Я сказала, что слышала, хоть и не видела никогда. Он достал часы — большие, явно старинного фасона, сейчас такие гири носят разве что старики. Задняя стенка была покрыта черной эмалью, с врезанной в нее затейливой золотой сеточкой — а циферблат я так и не увидела. Граф спросил мягко, но настойчиво:

— Ты позволишь? Это не страшно и ничуть не вредно…

Я кивнула, будто зачарованная. Он встал, приложил эмалевую крышку мне к виску, а сам смотрел на циферблат. Я ничего не почувствовала, и длилось это недолго. Циферблата я так и не увидела, но на лице у него отразилась несомненная радость.

— Ну и какова же я? — спросила я словно бы шутливо, а сама была вся в напряжении — мало ли что ему талисман показал, вдруг он сразу же после ужина распрощается навсегда… Хотя на лице у него, точно, радость…

Он сказал серьезно:

— Талисман показывает, что ты неплохой человек, Литта. Не шлюха, не стяжательница. А то, что было… В пределах некоей нормы. Именно та мера житейских уступок, на которые порой приходится идти…

Брехал, как сивый мерин, подумал Сварог. Это, несомненно, какой-то аппарат, какие, к черту, талисманы, не бывает таких… Что-то он снял совершенно другое… Что бы это могло быть? Сразу и не сообразишь, что у него там втиснуто было в корпус старинных часов… К виску, совсем недолго… Стоп! Он лар, теперь в этом нет никаких сомнений, но в Горроте не работает аппаратура ларов. Никакая. Что же, какие-то другие технологии? Кем разработанные и где?

— Рассказывай про свою сказку, — сказал он, понимая, что с наскока в этой загадке все равно не разберется.

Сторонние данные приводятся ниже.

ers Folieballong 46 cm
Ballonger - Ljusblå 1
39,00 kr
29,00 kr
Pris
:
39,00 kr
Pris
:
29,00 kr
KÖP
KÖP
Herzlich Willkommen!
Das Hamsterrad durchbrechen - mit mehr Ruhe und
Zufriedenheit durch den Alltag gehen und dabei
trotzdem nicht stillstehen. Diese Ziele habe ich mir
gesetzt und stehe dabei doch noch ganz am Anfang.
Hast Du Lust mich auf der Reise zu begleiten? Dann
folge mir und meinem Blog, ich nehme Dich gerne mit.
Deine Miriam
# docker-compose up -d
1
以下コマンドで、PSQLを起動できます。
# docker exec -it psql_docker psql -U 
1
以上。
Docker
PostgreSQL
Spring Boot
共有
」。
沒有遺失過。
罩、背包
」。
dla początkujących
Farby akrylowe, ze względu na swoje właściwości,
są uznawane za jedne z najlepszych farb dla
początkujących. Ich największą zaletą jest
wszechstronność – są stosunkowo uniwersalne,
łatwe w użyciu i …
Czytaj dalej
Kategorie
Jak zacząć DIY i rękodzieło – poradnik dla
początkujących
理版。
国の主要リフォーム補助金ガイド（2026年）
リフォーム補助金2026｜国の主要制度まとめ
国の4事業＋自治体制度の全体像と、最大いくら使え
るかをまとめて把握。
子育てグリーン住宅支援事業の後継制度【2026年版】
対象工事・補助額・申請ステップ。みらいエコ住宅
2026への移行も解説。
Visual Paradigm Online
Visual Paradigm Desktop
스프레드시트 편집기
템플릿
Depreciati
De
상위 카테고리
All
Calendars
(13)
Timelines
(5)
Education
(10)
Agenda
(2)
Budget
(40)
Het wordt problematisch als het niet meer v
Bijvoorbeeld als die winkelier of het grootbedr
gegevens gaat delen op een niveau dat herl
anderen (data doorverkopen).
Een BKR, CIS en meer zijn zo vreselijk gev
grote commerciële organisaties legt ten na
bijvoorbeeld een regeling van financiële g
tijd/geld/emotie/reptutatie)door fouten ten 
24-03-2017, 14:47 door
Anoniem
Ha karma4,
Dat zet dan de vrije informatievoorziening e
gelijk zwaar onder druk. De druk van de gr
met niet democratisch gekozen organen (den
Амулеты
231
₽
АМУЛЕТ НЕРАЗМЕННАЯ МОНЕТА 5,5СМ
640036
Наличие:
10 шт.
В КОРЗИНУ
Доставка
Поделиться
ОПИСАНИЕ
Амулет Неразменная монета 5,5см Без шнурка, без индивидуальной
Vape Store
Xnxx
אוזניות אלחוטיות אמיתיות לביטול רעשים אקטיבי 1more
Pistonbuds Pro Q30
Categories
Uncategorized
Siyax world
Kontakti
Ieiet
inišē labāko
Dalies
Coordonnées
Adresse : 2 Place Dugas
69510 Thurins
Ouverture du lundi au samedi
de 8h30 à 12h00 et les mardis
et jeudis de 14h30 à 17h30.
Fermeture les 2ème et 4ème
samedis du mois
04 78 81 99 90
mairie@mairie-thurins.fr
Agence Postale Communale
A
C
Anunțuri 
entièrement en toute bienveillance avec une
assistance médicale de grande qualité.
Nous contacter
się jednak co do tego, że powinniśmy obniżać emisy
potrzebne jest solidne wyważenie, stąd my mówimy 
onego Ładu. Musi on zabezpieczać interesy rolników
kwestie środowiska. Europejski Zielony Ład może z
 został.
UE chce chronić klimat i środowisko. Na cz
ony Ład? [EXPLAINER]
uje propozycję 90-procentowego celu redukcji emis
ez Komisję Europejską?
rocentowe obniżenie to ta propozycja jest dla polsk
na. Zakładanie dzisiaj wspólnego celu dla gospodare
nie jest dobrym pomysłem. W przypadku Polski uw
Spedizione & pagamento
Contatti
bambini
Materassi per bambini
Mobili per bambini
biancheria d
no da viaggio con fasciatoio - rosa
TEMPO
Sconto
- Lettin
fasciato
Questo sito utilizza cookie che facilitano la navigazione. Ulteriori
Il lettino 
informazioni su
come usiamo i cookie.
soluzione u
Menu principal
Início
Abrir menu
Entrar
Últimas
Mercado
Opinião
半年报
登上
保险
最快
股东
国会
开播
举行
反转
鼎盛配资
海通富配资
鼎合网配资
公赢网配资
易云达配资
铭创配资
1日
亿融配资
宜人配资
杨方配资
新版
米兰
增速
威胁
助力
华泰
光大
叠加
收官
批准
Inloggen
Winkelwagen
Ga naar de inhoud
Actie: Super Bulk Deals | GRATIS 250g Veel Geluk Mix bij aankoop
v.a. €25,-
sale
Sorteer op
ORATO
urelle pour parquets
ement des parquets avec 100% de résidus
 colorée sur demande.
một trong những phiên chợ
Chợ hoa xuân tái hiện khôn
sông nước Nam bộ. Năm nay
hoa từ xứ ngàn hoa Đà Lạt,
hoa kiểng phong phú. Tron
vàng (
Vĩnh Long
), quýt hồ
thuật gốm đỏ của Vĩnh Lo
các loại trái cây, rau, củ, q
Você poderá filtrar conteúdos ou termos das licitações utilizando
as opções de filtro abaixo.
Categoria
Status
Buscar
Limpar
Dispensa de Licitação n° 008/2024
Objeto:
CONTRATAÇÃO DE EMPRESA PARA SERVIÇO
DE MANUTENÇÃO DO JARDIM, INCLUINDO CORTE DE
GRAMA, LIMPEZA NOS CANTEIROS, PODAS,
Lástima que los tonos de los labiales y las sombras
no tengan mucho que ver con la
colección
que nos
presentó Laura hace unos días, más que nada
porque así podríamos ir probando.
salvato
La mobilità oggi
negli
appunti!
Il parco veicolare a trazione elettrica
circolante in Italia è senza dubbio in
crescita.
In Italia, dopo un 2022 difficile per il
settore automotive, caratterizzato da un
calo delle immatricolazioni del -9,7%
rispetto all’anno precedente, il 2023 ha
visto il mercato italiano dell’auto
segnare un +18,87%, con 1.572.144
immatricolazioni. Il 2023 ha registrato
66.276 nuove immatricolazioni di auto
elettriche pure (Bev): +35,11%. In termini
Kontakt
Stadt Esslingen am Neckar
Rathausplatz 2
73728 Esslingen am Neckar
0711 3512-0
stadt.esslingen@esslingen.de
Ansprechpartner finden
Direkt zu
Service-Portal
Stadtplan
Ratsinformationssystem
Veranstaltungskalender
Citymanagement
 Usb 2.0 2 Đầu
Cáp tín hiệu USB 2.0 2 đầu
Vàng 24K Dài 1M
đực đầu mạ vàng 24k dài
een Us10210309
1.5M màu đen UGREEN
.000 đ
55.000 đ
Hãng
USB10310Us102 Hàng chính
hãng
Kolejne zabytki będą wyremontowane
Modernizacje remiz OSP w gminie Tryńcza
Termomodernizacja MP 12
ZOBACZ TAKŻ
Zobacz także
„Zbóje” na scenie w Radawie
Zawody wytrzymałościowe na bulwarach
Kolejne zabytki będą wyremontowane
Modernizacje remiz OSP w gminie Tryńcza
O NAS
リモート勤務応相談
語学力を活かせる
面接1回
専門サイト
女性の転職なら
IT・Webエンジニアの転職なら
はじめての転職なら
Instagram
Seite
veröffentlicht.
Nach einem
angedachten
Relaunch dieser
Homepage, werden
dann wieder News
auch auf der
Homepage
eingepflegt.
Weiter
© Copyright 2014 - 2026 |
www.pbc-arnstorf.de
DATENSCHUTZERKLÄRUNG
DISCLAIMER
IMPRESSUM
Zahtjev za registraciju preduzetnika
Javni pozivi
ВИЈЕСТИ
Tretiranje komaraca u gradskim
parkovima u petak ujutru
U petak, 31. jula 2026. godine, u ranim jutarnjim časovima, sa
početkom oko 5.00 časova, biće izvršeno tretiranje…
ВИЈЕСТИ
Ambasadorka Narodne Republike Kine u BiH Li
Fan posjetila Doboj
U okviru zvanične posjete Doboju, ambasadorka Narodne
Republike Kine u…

— Это была сказка… — протянула Литта. — Лучшие рестораны, лучшие танцевальные залы — я люблю танцевать, да и он оказался неплохим танцором. Цирк, тоже лучший в королевстве… Речной праздник на Эрисе с фейерверками, танцовщицами, изображавшими русалок… Да чего там только не было, на том празднике… Один раз он меня даже привел на малый королевский бал, во дворец, и несколько минут мы танцевали рядом с королем и королевой, в соседних парах… И подарки чуть ли не каждый день: украшения с такими же крупными камнями, великолепные платья, всякие безделушки, тоже очень дорогие… И при всем при том — ни малейших намеков на постель. Ни малейших. Все эти две недели. А ведь я у него в глазах замечала не раз мужской интерес, такие вещи женщины моментально замечают… Две недели. Лучшие развлечения, подарки, в общем, расходы нешуточные. Если посчитать, во что ему все это обошлось, на такие деньги можно купить неплохое имение. И — ни малейшего намека, ни единого прикосновения, только целовал руку на прощанье, — она сделала добрый глоток. — Я просто извелась в догадках. Уж, безусловно не импотент, — она лукаво покосилась на Сварога. — В некоторых фигурах некоторых танцев это можно определить, ты должен знать… Тогда что? Иногда знатные особы чудят, порой крайне затейливо и изощренно. Но вот на кого он меньше всего походил, так это на чудака. От всех этих непонятностей мне в голову начала лезть уже совершеннейшая дурь — а вдруг он, скажем… — она покосилась на темное звездное небо за окнами: — Ну, не к ночи будь помянут? И охотится таким образом за моей душой? Или он узнал вдруг, что я его внебрачная дочь — матушка, увы, своим поведением давала повод и для таких предположений. По возрасту, в принципе, подходит, хотя должен был быть совсем юным… Да какие только дурные фантазии в голову ни лезли! Согласись, это необычно?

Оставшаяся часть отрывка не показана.